11. Yaşanan bu sürecin sonucu olarak son seçimde HDP 67 milletvekili ile meclise girdi. Hatta Türkçülük söylemi ile yola çıkmış MHP bile bu seçimde sadece 49 milletvekili çıkarabilmişti. Yani neresinden bakarsınız bakın bu ülkenin vatandaşlarından 10-12 milyonu açıkça ben kürdüm diyor ve oyunu HDP’ye veriyor. Her ne kadar ben Türküm deyip de HDP’ye oy verenler varsa da, Kürtlerin bir kısmı da ümmet kültürü nedeniyle HDP’nin dışındaki önemli bir partiye oyunu veriyor.
12. HDP, PKK’yı açıkça kınadığında bu güne kadar kısmen de olsa PKK’ya destek olmuş büyük bir oy potansiyelini yitirip, yüzde 10 barajını aşamayarak yolda kalacağını biliyor. 1980 Anayasasında seçim yasası hazırlanırken sol eğilimli partilerin ve Kürt kökenli partilerin yüzde 10 barajını aşamayarak bu partilerin meclise girmesini önleme öngörülmüştü.
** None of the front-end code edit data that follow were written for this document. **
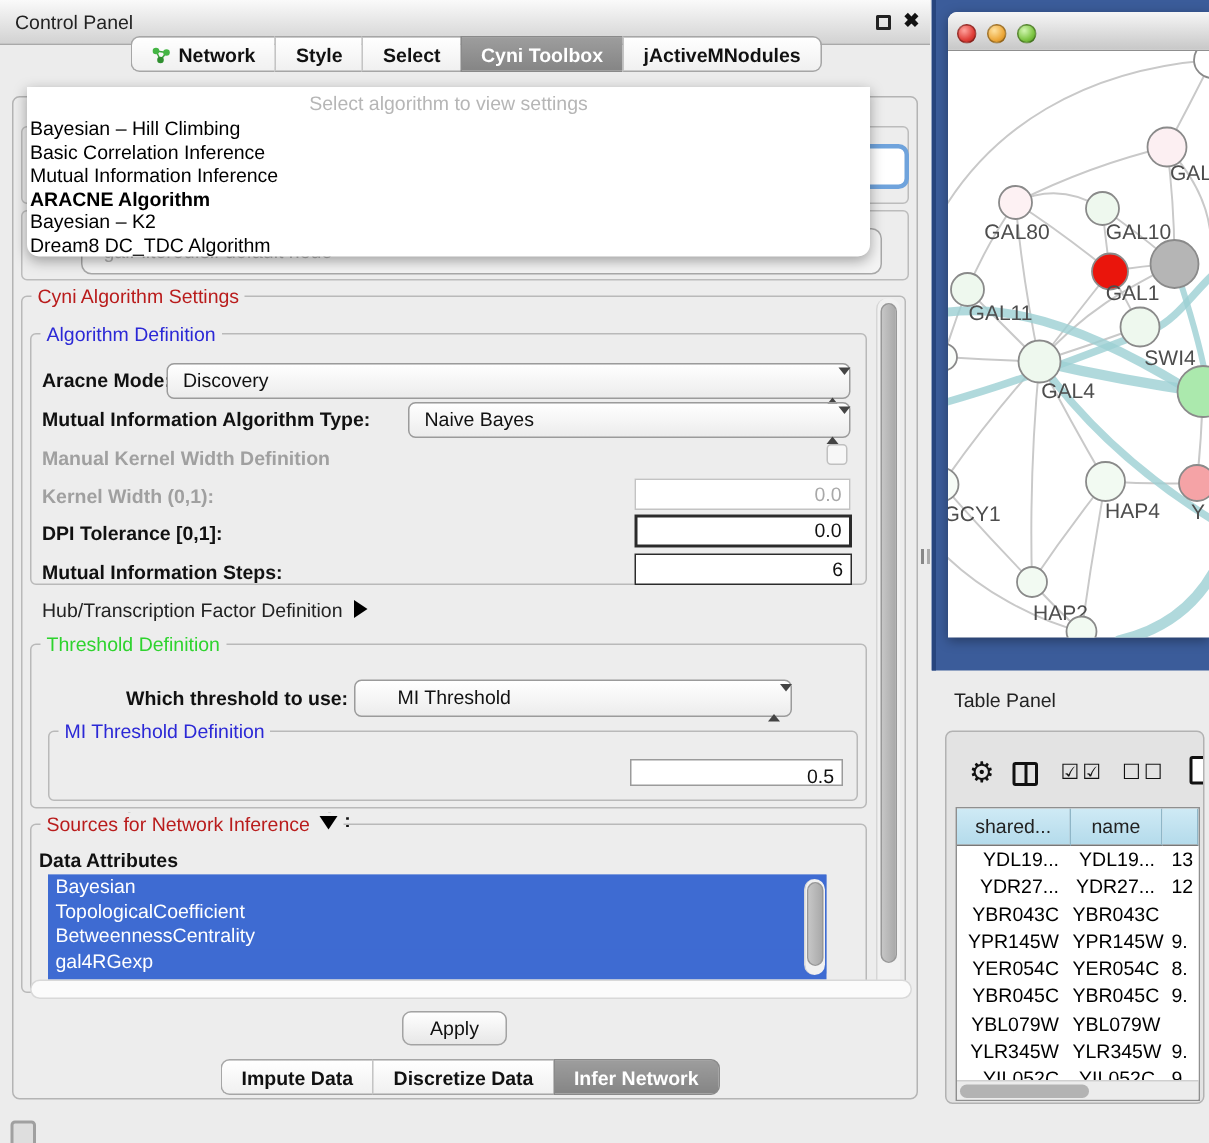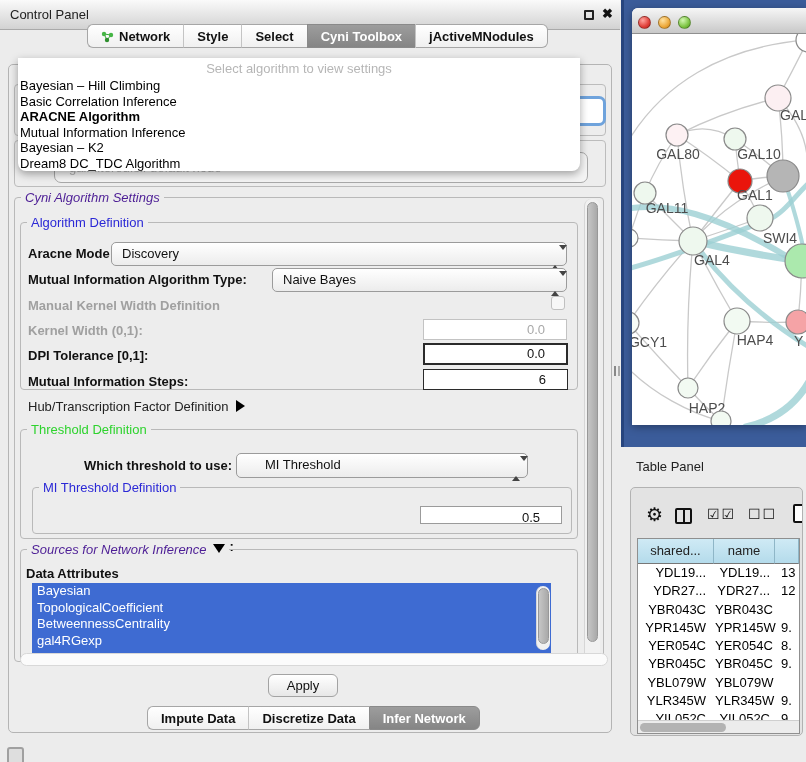--- a/index.html
+++ b/index.html
@@ -53,36 +53,36 @@
   .popup-placeholder { position:absolute; left:0; top:3px; width:100%; text-align:center; color:#b6b6b6; font-size:13px; }
   .popup-items { position:absolute; left:2px; top:20px; right:2px; }
   .popup-item { height:15.5px; line-height:15.5px; font-size:13px; color:#000; }
   .popup-item.bold { font-weight:bold; }
   
   .group { position:absolute; border:1px solid #b9b9b9; border-radius:4px; }
   .group-title {
     position:absolute; top:-8px; left:6px; background:#ededed; padding:0 4px;
     font-size:13px; white-space:nowrap;
   }
-  .t-black { color:#4c1d95;font-style:italic; } .t-blue { color:#2b28d6; } .t-green { color:#2ed32e; }
+  .t-black { color:#b91c1c; } .t-blue { color:#2b28d6; } .t-green { color:#2ed32e; }
   .blabel { position:absolute; font-size:13px; font-weight:bold; color:#111; white-space:nowrap; }
   .dlabel { color:#a0a0a0 !important; }
   
   .combo {
     position:absolute; height:24px; border:1px solid #9b9b9b; border-radius:5px;
     background:linear-gradient(#ffffff,#ececec); font-size:13px; line-height:22px;
     padding-left:10px; color:#111;
   }
   .steppers { position:absolute; right:7px; top:4px; width:8px; }
   .steppers .up, .steppers .dn { width:0; height:0; border-left:4px solid transparent; border-right:4px solid transparent; margin:1px 0; }
   .steppers .up { border-bottom:5px solid #444; }
   .steppers .dn { border-top:5px solid #444; }
   .field {
     position:absolute; background:#fff; border:1px solid #9b9b9b;
-    font-size:13px; text-align:right; padding:0 21px; line-height:19px; color:#111;
+    font-size:13px; text-align:right; padding:0 5px; line-height:19px; color:#111;
   }
   .field.disabled { color:#a8a8a8; border-color:#c3c3c3; }
   .field.strong { border:2px solid #2b2b2b; line-height:18px; }
   .field.strong2 { border:1.5px solid #2b2b2b; }
   .checkbox { position:absolute; width:14px; height:14px; border:1px solid #c0c0c0; border-radius:3px; background:#f7f7f7; }
   .tri-right { display:inline-block; width:0; height:0; border-top:6px solid transparent; border-bottom:6px solid transparent; border-left:9px solid #000; margin-left:8px; vertical-align:-1px; }
   .tri-down  { display:inline-block; width:0; height:0; border-left:6px solid transparent; border-right:6px solid transparent; border-top:9px solid #000; margin-left:6px; vertical-align:1px; }
   
   .vtrack { position:absolute; background:#f1f1f1; border-left:1px solid #d6d6d6; border-radius:7px; }
   .vthumb { position:absolute; background:linear-gradient(90deg,#c6c6c6,#a9a9a9); border:1px solid #989898; border-radius:6px; }
@@ -180,22 +180,22 @@
       <div class="tab">
         <span>jActiveMNodules</span>
       </div>
     </div>
 
   <div class="popup">
     <div class="popup-placeholder">Select algorithm to view settings</div>
     <div class="popup-items" id="popup-items">
         <div class="popup-item">Bayesian – Hill Climbing</div>
         <div class="popup-item">Basic Correlation Inference</div>
+        <div class="popup-item">Mutual Information Inference</div>
         <div class="popup-item bold">ARACNE Algorithm</div>
-        <div class="popup-item">Mutual Information Inference</div>
         <div class="popup-item">Bayesian – K2</div>
         <div class="popup-item">Dream8 DC_TDC Algorithm</div>
       </div>
   </div>
 
   <div class="group" style="left:14px; top:197px; width:590px; height:465px;">
     <span class="group-title t-black">Cyni Algorithm Settings</span>
   </div>
   <div class="vtrack" style="left:584px; top:199px; width:16px; height:461px;">
     <div class="vthumb" style="left:2px; top:3px; width:11px; height:440px;"></div>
Biz, bu partiden ipi boğazına geçirmesini talep ediyoruz. Bana oy verdiğinde Kürt kardeşim diyorum; vermediğinde de terörist olarak damgalıyorum.
13. Terör örgütünün yok edilmesinin ve kınanmasının bedeli ne olursa olsun yapılmalıdır; ancak bunu tümüyle HDP’den beklemek biraz saflık olur. Bunun yasal dayatmalar ile çözülemeyeceğini, sosyolojik bir yaklaşım ve bunun için öncelikle ırkçı ve dinsel söylemlerden arınmak gerektiğini öğrenmemekte direndik.
14. Son zamanlarda yapılan tartışmalara bakıyoruz; ürküyoruz. Ekrana çıkan bir grup insan, diğerine sen HDP ile işbirliği yaptın, kol kola girdin, sempatiyle baktın diye karşısındakini suçluyor; hatta onu vatan haini olarak ilan ediyor. Yerel yönetim seçimlerinde HDP bir ilden aday göstermemiş ise ve o ilde A partisi beklentinin dışında kazanmış ise suçlama hazır: “Sen HDP’nin yani Kürtlerin oyunu alarak bu seçimi kazandın”. “Sen onlarla iş birliği yaptın; sen bir hainsin; sen terör yanlısın deniyor. İyi de örneğin İstanbul’da olduğu söylenen 2.5 milyon insan bu durumda kime oy verecek? Akşam sabah kendine söven, vatan haini ilan eden partilere mi oy verecek? Birisi bunun yanıtını vermesi lazım. Türkiye genelinde 8-10 milyon oyu (yaklaşık bir rakamla 15 milyon insanı) yok mu saymalıyız; oy vermelerini mi engellemeliyiz; ya da bizim dediğimize mi oy vermelerini talep etmeliyiz?